## [WORK INSTRUCTIONS]
Could you output the whole listing exactly as it stands, minus any images?
..........
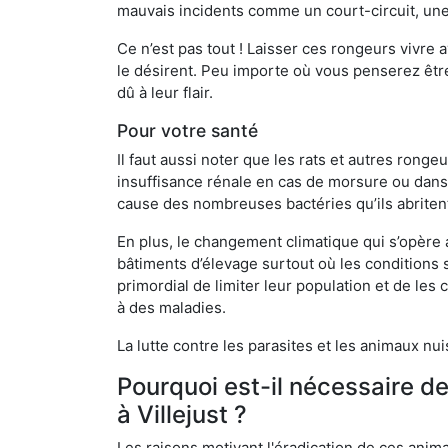
mauvais incidents comme un court-circuit, une
Ce n’est pas tout ! Laisser ces rongeurs vivre a
le désirent. Peu importe où vous penserez êtr
dû à leur flair.
Pour votre santé
Il faut aussi noter que les rats et autres rong
insuffisance rénale en cas de morsure ou dans 
cause des nombreuses bactéries qu’ils abriten
En plus, le changement climatique qui s’opère
bâtiments d’élevage surtout où les conditions s
primordial de limiter leur population et de le
à des maladies.
La lutte contre les parasites et les animaux nu
Pourquoi est-il nécessaire d
à Villejust ?
Les raisons motivant l'éradication de ces anim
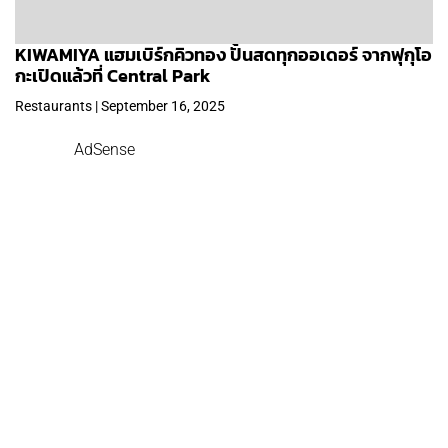
KIWAMIYA แฮมเบิร์กคิวทอง ปั้นสดทุกออเดอร์ จากฟุกุโอ
กะเปิดแล้วที่ Central Park
Restaurants | September 16, 2025
AdSense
..........
## [RESULT]
mauvais incidents comme un court-circuit, une
Ce n’est pas tout ! Laisser ces rongeurs vivre a
le désirent. Peu importe où vous penserez êtr
dû à leur flair.
Pour votre santé
Il faut aussi noter que les rats et autres rong
insuffisance rénale en cas de morsure ou dans 
cause des nombreuses bactéries qu’ils abriten
En plus, le changement climatique qui s’opère
bâtiments d’élevage surtout où les conditions s
primordial de limiter leur population et de le
à des maladies.
La lutte contre les parasites et les animaux nu
Pourquoi est-il nécessaire d
à Villejust ?
Les raisons motivant l'éradication de ces anim
KIWAMIYA แฮมเบิร์กคิวทอง ปั้นสดทุกออเดอร์ จากฟุกุโอ
กะเปิดแล้วที่ Central Park
Restaurants | September 16, 2025
AdSense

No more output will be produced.